What you need to do = Beneath this instruction is a block of data; output from it exactly the lines that run from the one containing "7.050±3.050 | 3.9-11.3 |" through the one containing "Table 2: Mean", inclusive.
☆ ☆ ☆ ☆ ☆ ☆ ☆
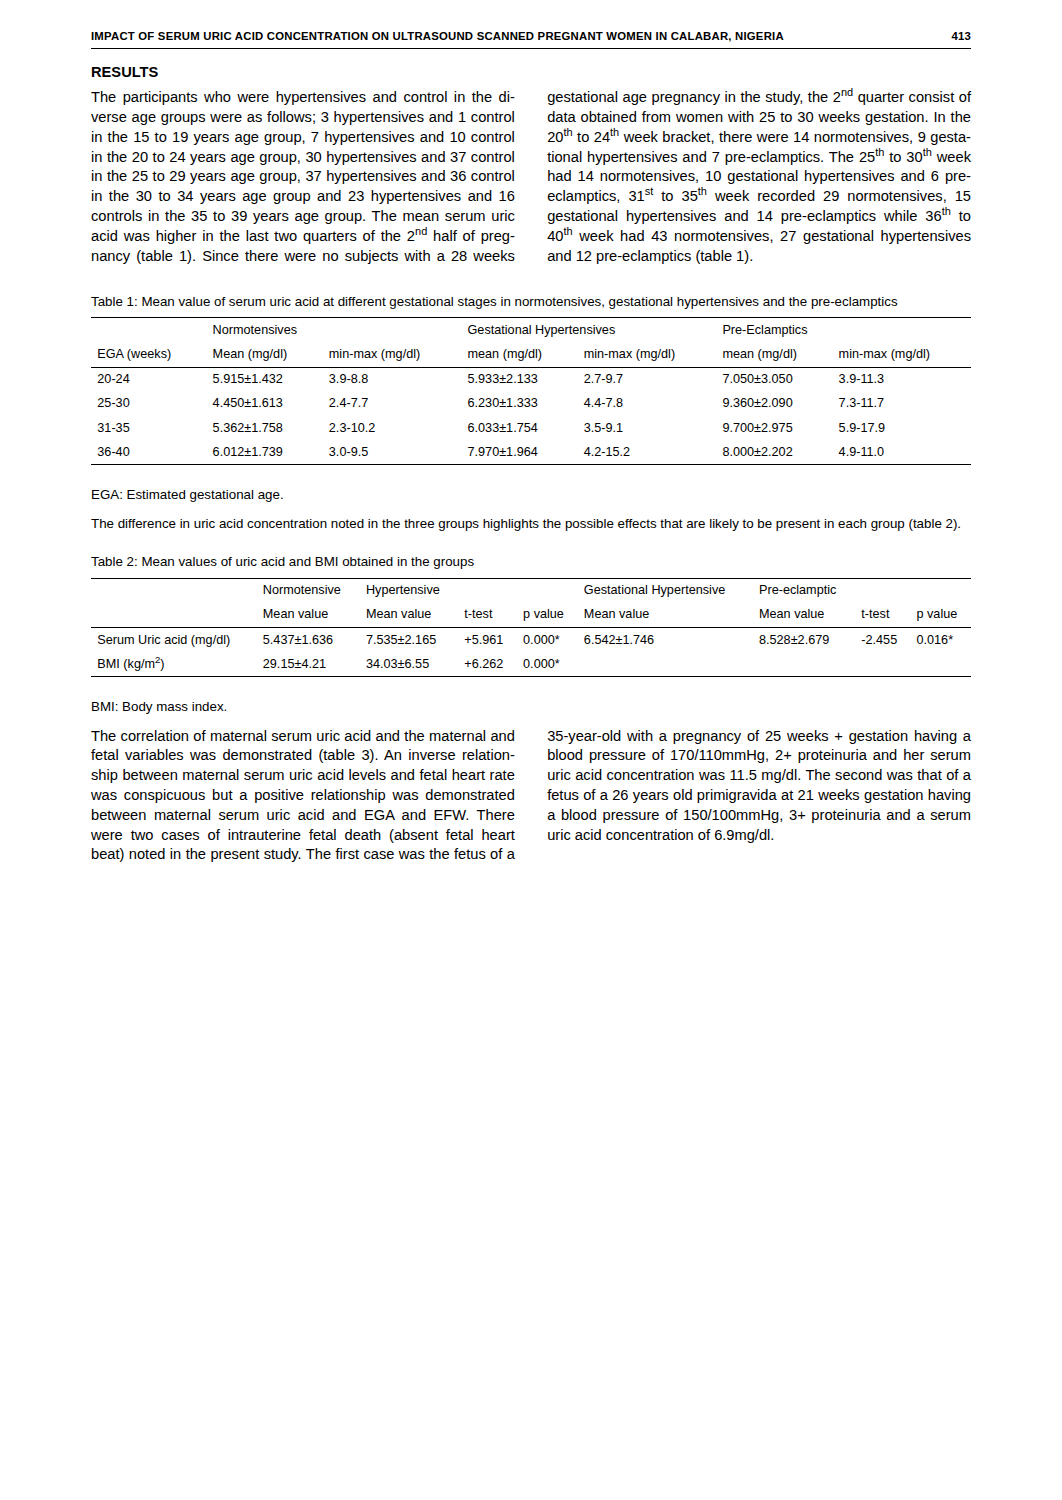Impact of serum uric acid concentration on ultrasound scanned pregnant women in Calabar, Nigeria 413
Results
The participants who were hypertensives and control in the diverse age groups were as follows; 3 hypertensives and 1 control in the 15 to 19 years age group, 7 hypertensives and 10 control in the 20 to 24 years age group, 30 hypertensives and 37 control in the 25 to 29 years age group, 37 hypertensives and 36 control in the 30 to 34 years age group and 23 hypertensives and 16 controls in the 35 to 39 years age group. The mean serum uric acid was higher in the last two quarters of the 2nd half of pregnancy (table 1). Since there were no subjects with a 28 weeks gestational age pregnancy in the study, the 2nd quarter consist of data obtained from women with 25 to 30 weeks gestation. In the 20th to 24th week bracket, there were 14 normotensives, 9 gestational hypertensives and 7 pre-eclamptics. The 25th to 30th week had 14 normotensives, 10 gestational hypertensives and 6 pre-eclamptics, 31st to 35th week recorded 29 normotensives, 15 gestational hypertensives and 14 pre-eclamptics while 36th to 40th week had 43 normotensives, 27 gestational hypertensives and 12 pre-eclamptics (table 1).
Table 1: Mean value of serum uric acid at different gestational stages in normotensives, gestational hypertensives and the pre-eclamptics
| | Normotensives | Gestational Hypertensives | Pre-Eclamptics |
| --- | --- | --- | --- |
| EGA (weeks) | Mean (mg/dl) | min-max (mg/dl) | mean (mg/dl) | min-max (mg/dl) | mean (mg/dl) | min-max (mg/dl) |
| 20-24 | 5.915±1.432 | 3.9-8.8 | 5.933±2.133 | 2.7-9.7 | 7.050±3.050 | 3.9-11.3 |
| 25-30 | 4.450±1.613 | 2.4-7.7 | 6.230±1.333 | 4.4-7.8 | 9.360±2.090 | 7.3-11.7 |
| 31-35 | 5.362±1.758 | 2.3-10.2 | 6.033±1.754 | 3.5-9.1 | 9.700±2.975 | 5.9-17.9 |
| 36-40 | 6.012±1.739 | 3.0-9.5 | 7.970±1.964 | 4.2-15.2 | 8.000±2.202 | 4.9-11.0 |
EGA: Estimated gestational age.
The difference in uric acid concentration noted in the three groups highlights the possible effects that are likely to be present in each group (table 2).
Table 2: Mean values of uric acid and BMI obtained in the groups
| | Normotensive | Hypertensive | | | Gestational Hypertensive | Pre-eclamptic | | |
| --- | --- | --- | --- | --- | --- | --- | --- | --- |
| | Mean value | Mean value | t-test | p value | Mean value | Mean value | t-test | p value |
| Serum Uric acid (mg/dl) | 5.437±1.636 | 7.535±2.165 | +5.961 | 0.000* | 6.542±1.746 | 8.528±2.679 | -2.455 | 0.016* |
| BMI (kg/m 2 ) | 29.15±4.21 | 34.03±6.55 | +6.262 | 0.000* | | | | |
BMI: Body mass index.
The correlation of maternal serum uric acid and the maternal and fetal variables was demonstrated (table 3). An inverse relationship between maternal serum uric acid levels and fetal heart rate was conspicuous but a positive relationship was demonstrated between maternal serum uric acid and EGA and EFW. There were two cases of intrauterine fetal death (absent fetal heart beat) noted in the present study. The first case was the fetus of a 35-year-old with a pregnancy of 25 weeks + gestation having a blood pressure of 170/110mmHg, 2+ proteinuria and her serum uric acid concentration was 11.5 mg/dl. The second was that of a fetus of a 26 years old primigravida at 21 weeks gestation having a blood pressure of 150/100mmHg, 3+ proteinuria and a serum uric acid concentration of 6.9mg/dl.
☆ ☆ ☆ ☆ ☆ ☆ ☆
Written solution =
| 20-24 | 5.915±1.432 | 3.9-8.8 | 5.933±2.133 | 2.7-9.7 | 7.050±3.050 | 3.9-11.3 |
| 25-30 | 4.450±1.613 | 2.4-7.7 | 6.230±1.333 | 4.4-7.8 | 9.360±2.090 | 7.3-11.7 |
| 31-35 | 5.362±1.758 | 2.3-10.2 | 6.033±1.754 | 3.5-9.1 | 9.700±2.975 | 5.9-17.9 |
| 36-40 | 6.012±1.739 | 3.0-9.5 | 7.970±1.964 | 4.2-15.2 | 8.000±2.202 | 4.9-11.0 |
EGA: Estimated gestational age.
The difference in uric acid concentration noted in the three groups highlights the possible effects that are likely to be present in each group (table 2).
Table 2: Mean values of uric acid and BMI obtained in the groups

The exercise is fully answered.